[Electronics source listings]
###

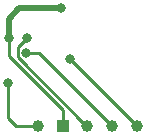
<source format=gbr>
%TF.GenerationSoftware,KiCad,Pcbnew,(5.1.8)-1*%
%TF.CreationDate,2021-01-17T17:02:30+01:00*%
%TF.ProjectId,feikController pedal,6665696b-436f-46e7-9472-6f6c6c657220,rev?*%
%TF.SameCoordinates,Original*%
%TF.FileFunction,Copper,L2,Bot*%
%TF.FilePolarity,Positive*%
%FSLAX46Y46*%
G04 Gerber Fmt 4.6, Leading zero omitted, Abs format (unit mm)*
G04 Created by KiCad (PCBNEW (5.1.8)-1) date 2021-01-17 17:02:30*
%MOMM*%
%LPD*%
G01*
G04 APERTURE LIST*
%TA.AperFunction,SMDPad,CuDef*%
%ADD10C,1.000000*%
%TD*%
%TA.AperFunction,SMDPad,CuDef*%
%ADD11R,1.000000X1.000000*%
%TD*%
%TA.AperFunction,ViaPad*%
%ADD12C,0.800000*%
%TD*%
%TA.AperFunction,Conductor*%
%ADD13C,0.250000*%
%TD*%
%TA.AperFunction,Conductor*%
%ADD14C,0.500000*%
%TD*%
G04 APERTURE END LIST*
D10*
%TO.P,ICSPCLK,1*%
%TO.N,/ICSPCLK*%
X181508400Y-113258600D03*
%TD*%
%TO.P,ICSPDAT,1*%
%TO.N,/ICSPDAT*%
X179400200Y-113258600D03*
%TD*%
%TO.P,VSS,1*%
%TO.N,GND*%
X177292000Y-113258600D03*
%TD*%
D11*
%TO.P,VDD,1*%
%TO.N,+3V3*%
X175183800Y-113258600D03*
%TD*%
D10*
%TO.P,VPP/~MCLR,1*%
%TO.N,/VPP\u005C~MCLR*%
X173075600Y-113258600D03*
%TD*%
D12*
%TO.N,GND*%
X172186600Y-105816400D03*
%TO.N,+3V3*%
X170611800Y-105841800D03*
X175031400Y-103276400D03*
%TO.N,/VPP\u005C~MCLR*%
X170586400Y-109626400D03*
%TO.N,/ICSPDAT*%
X172110400Y-107086400D03*
%TO.N,/ICSPCLK*%
X175806100Y-107569002D03*
%TD*%
D13*
%TO.N,GND*%
X177292000Y-113258600D02*
X177209598Y-113258600D01*
X171385399Y-106617601D02*
X172186600Y-105816400D01*
X171385399Y-107434401D02*
X171385399Y-106617601D01*
X177209598Y-113258600D02*
X171385399Y-107434401D01*
D14*
%TO.N,+3V3*%
X170611800Y-105841800D02*
X170611800Y-104190800D01*
X171526200Y-103276400D02*
X175031400Y-103276400D01*
X170611800Y-104190800D02*
X171526200Y-103276400D01*
D13*
X175183800Y-113258600D02*
X175183800Y-111912400D01*
X175183800Y-111912400D02*
X170611800Y-107340400D01*
X170611800Y-107340400D02*
X170611800Y-105841800D01*
%TO.N,/VPP\u005C~MCLR*%
X173075600Y-113258600D02*
X171221400Y-113258600D01*
X171221400Y-113258600D02*
X170586400Y-112623600D01*
X170586400Y-112623600D02*
X170586400Y-109626400D01*
%TO.N,/ICSPDAT*%
X179400200Y-113258600D02*
X173228000Y-107086400D01*
X173228000Y-107086400D02*
X172110400Y-107086400D01*
%TO.N,/ICSPCLK*%
X181508400Y-113258600D02*
X175818802Y-107569002D01*
X175818802Y-107569002D02*
X175806100Y-107569002D01*
%TD*%
M02*

</source>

###

• **Your objective**: Copy all the records above exactly, but leave out the pictures.

• **Exercise response**:
<source format=gbr>
%TF.GenerationSoftware,KiCad,Pcbnew,(5.1.8)-1*%
%TF.CreationDate,2021-01-17T17:02:30+01:00*%
%TF.ProjectId,feikController pedal,6665696b-436f-46e7-9472-6f6c6c657220,rev?*%
%TF.SameCoordinates,Original*%
%TF.FileFunction,Copper,L2,Bot*%
%TF.FilePolarity,Positive*%
%FSLAX46Y46*%
G04 Gerber Fmt 4.6, Leading zero omitted, Abs format (unit mm)*
G04 Created by KiCad (PCBNEW (5.1.8)-1) date 2021-01-17 17:02:30*
%MOMM*%
%LPD*%
G01*
G04 APERTURE LIST*
%TA.AperFunction,SMDPad,CuDef*%
%ADD10C,1.000000*%
%TD*%
%TA.AperFunction,SMDPad,CuDef*%
%ADD11R,1.000000X1.000000*%
%TD*%
%TA.AperFunction,ViaPad*%
%ADD12C,0.800000*%
%TD*%
%TA.AperFunction,Conductor*%
%ADD13C,0.250000*%
%TD*%
%TA.AperFunction,Conductor*%
%ADD14C,0.500000*%
%TD*%
G04 APERTURE END LIST*
D10*
%TO.P,ICSPCLK,1*%
%TO.N,/ICSPCLK*%
X181508400Y-113258600D03*
%TD*%
%TO.P,ICSPDAT,1*%
%TO.N,/ICSPDAT*%
X179400200Y-113258600D03*
%TD*%
%TO.P,VSS,1*%
%TO.N,GND*%
X177292000Y-113258600D03*
%TD*%
D11*
%TO.P,VDD,1*%
%TO.N,+3V3*%
X175183800Y-113258600D03*
%TD*%
D10*
%TO.P,VPP/~MCLR,1*%
%TO.N,/VPP\u005C~MCLR*%
X173075600Y-113258600D03*
%TD*%
D12*
%TO.N,GND*%
X172186600Y-105816400D03*
%TO.N,+3V3*%
X170611800Y-105841800D03*
X175031400Y-103276400D03*
%TO.N,/VPP\u005C~MCLR*%
X170586400Y-109626400D03*
%TO.N,/ICSPDAT*%
X172110400Y-107086400D03*
%TO.N,/ICSPCLK*%
X175806100Y-107569002D03*
%TD*%
D13*
%TO.N,GND*%
X177292000Y-113258600D02*
X177209598Y-113258600D01*
X171385399Y-106617601D02*
X172186600Y-105816400D01*
X171385399Y-107434401D02*
X171385399Y-106617601D01*
X177209598Y-113258600D02*
X171385399Y-107434401D01*
D14*
%TO.N,+3V3*%
X170611800Y-105841800D02*
X170611800Y-104190800D01*
X171526200Y-103276400D02*
X175031400Y-103276400D01*
X170611800Y-104190800D02*
X171526200Y-103276400D01*
D13*
X175183800Y-113258600D02*
X175183800Y-111912400D01*
X175183800Y-111912400D02*
X170611800Y-107340400D01*
X170611800Y-107340400D02*
X170611800Y-105841800D01*
%TO.N,/VPP\u005C~MCLR*%
X173075600Y-113258600D02*
X171221400Y-113258600D01*
X171221400Y-113258600D02*
X170586400Y-112623600D01*
X170586400Y-112623600D02*
X170586400Y-109626400D01*
%TO.N,/ICSPDAT*%
X179400200Y-113258600D02*
X173228000Y-107086400D01*
X173228000Y-107086400D02*
X172110400Y-107086400D01*
%TO.N,/ICSPCLK*%
X181508400Y-113258600D02*
X175818802Y-107569002D01*
X175818802Y-107569002D02*
X175806100Y-107569002D01*
%TD*%
M02*

</source>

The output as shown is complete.